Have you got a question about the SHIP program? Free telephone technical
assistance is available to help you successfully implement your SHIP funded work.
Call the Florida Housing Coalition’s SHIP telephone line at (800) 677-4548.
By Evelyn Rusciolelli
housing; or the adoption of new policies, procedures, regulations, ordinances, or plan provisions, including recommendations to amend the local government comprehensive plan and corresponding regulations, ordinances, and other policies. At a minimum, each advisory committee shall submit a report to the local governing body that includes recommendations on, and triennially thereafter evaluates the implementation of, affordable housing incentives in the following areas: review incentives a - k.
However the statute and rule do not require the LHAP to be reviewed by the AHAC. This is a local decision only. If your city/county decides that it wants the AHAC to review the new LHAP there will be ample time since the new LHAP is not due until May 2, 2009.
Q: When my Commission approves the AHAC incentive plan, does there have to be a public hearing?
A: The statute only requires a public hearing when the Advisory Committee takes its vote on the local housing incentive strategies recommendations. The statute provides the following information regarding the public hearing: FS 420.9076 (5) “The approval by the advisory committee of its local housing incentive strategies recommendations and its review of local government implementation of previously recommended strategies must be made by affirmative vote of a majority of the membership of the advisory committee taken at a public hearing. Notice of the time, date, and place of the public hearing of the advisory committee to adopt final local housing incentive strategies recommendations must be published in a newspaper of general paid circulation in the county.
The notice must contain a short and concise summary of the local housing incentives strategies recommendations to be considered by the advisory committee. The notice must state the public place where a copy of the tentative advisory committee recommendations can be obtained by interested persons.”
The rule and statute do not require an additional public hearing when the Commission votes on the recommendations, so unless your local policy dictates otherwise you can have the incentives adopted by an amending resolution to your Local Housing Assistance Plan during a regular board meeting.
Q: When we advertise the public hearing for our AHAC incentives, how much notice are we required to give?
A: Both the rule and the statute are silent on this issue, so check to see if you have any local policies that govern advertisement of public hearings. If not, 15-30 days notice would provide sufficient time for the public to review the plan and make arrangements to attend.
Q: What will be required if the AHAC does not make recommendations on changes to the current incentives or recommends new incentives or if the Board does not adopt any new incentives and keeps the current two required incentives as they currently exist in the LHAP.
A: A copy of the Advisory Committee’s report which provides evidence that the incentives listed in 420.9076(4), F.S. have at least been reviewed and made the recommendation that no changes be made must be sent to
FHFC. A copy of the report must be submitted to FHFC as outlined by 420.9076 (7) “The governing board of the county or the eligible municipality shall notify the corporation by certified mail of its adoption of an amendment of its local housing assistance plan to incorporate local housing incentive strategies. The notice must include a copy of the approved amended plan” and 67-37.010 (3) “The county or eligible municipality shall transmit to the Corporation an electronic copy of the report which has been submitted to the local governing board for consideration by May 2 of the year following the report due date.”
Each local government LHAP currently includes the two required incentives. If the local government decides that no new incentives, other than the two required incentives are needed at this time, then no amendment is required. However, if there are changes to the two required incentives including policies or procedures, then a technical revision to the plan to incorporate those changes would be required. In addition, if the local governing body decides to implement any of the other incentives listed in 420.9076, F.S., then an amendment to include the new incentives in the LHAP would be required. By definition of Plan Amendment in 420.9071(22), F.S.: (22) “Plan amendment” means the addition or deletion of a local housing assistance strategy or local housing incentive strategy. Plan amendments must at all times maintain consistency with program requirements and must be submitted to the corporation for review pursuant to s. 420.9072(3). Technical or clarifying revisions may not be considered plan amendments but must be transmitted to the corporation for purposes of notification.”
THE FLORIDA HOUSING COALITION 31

+ + + + +

Tally the lines in the listing that hold "amendment" and report the number alone.

2